Ela é a rainha de fazer isso. Colocar o dedo na ferida quando menos se espera. Voltamos conversando ainda sobre isso. E mesmo achando que ela faz um pouco de pressão para que eu caminhe eu não posso negar que é sempre para frente que ela me empurra. Mas parando para pensar eu estava confuso e sem prioridades. Trabalho para pagar meu celular, minhas saídas e bebidas e o resto das contas jogo no colo dela. E meu ultimo plano era pensar o que eu tinha de cortar para passar um final de semana em São Paulo com o meu namorado. E embora ainda soe como um plano bom, o presente não é o que eu deveria ter como meta. E daqui a dez anos o que seria? Eu teria de me submeter ao meu namorado/marido para poder fazer o que eu gosto ou quero ou então voltar para a casa da mamãe? Não era este o futuro que eu queria para mim. Embora tivesse saudade e bem querer, para que tudo fosse para frente era necessário que os dois andassem com as próprias pernas. Se o meu futuro é com o Edu é algo questionável, mas que este futuro não deve depender de ninguém isso é um fato.

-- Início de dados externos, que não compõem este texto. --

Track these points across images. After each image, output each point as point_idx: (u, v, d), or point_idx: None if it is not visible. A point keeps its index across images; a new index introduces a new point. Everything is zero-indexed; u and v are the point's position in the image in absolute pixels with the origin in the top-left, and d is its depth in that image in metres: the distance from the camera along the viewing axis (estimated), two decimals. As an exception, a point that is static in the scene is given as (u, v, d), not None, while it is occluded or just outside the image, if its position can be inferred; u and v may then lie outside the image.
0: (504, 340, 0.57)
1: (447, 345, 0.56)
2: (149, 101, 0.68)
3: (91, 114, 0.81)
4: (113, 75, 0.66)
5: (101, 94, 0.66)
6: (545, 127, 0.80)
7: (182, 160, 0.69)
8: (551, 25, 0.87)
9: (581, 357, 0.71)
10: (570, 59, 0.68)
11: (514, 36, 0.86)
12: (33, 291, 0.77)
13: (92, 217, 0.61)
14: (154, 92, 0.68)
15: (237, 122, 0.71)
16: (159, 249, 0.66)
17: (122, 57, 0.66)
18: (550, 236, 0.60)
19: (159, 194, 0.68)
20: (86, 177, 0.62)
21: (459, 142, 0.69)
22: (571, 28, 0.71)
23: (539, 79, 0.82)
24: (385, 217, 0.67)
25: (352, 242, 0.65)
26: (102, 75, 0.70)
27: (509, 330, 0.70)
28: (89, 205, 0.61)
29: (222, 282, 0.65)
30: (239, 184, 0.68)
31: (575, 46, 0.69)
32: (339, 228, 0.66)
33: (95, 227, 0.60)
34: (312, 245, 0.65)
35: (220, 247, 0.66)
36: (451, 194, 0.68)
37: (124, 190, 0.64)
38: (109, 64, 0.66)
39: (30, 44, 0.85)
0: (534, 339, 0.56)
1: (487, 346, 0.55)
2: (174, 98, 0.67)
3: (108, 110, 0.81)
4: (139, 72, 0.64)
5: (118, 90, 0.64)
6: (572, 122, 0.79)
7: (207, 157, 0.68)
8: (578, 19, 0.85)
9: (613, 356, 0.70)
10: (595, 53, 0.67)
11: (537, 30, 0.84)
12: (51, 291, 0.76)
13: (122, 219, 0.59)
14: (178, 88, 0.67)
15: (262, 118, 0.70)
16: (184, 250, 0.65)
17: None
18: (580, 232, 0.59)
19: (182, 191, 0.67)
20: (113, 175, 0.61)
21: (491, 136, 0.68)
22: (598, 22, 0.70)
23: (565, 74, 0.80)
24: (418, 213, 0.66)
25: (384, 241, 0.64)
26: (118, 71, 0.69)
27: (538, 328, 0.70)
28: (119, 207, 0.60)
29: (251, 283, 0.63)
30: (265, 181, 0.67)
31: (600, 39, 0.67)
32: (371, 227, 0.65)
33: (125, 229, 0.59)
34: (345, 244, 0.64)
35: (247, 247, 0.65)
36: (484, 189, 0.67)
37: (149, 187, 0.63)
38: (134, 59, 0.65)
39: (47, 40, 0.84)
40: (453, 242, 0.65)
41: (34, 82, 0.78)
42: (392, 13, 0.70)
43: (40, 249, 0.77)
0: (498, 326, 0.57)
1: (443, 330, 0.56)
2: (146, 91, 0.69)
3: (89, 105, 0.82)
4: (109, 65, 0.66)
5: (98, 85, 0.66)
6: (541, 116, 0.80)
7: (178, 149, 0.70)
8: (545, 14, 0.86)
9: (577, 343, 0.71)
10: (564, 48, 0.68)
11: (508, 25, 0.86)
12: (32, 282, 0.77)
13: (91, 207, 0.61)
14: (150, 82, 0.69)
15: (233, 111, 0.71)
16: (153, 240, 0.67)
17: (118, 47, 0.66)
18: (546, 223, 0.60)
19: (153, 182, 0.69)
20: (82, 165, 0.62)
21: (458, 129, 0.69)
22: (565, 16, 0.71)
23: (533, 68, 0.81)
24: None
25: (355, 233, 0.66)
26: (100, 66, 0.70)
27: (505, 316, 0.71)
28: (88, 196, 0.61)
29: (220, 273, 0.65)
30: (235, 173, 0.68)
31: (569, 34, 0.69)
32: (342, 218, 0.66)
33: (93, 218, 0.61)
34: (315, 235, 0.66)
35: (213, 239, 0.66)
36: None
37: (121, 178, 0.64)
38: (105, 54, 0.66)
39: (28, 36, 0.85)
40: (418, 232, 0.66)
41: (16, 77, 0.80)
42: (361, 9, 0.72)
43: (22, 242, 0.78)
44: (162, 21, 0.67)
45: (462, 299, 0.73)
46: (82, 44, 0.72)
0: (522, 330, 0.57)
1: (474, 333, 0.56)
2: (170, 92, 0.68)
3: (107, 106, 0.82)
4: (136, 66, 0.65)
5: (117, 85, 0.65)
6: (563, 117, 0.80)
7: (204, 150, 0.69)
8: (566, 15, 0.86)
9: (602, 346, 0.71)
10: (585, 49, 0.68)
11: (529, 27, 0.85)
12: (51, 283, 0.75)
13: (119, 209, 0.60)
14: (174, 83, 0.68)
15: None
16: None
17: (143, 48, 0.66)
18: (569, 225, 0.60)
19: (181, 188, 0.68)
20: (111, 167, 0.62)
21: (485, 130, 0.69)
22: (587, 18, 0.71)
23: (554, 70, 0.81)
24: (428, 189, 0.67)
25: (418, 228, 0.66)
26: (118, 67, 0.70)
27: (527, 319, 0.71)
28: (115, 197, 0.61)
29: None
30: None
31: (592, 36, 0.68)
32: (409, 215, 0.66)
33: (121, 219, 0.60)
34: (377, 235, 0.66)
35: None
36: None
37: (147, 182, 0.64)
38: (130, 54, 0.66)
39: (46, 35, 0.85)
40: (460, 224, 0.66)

A noite, já deitado eu recebo uma mensagem dele: ‘Miss u, sweetie. Luvya...’

E com o ponto pulsante da pagina de resposta eu vi que tinha de abrir meu espaço, respirar. As duvidas finalmente saiam de mim, mas pousavam em outro canto. Mas prefiro deixar as duvidas para quando houverem problemas.








Para ouvir depois de ler: Jordin Sparks – One step at a time

4 comentários:

  1. essa frase eh a coisa mais linda:
    "A Saudade ficava a 8 km da onde estávamos. Mas para mim estava a mais. A saudade estava com Edu."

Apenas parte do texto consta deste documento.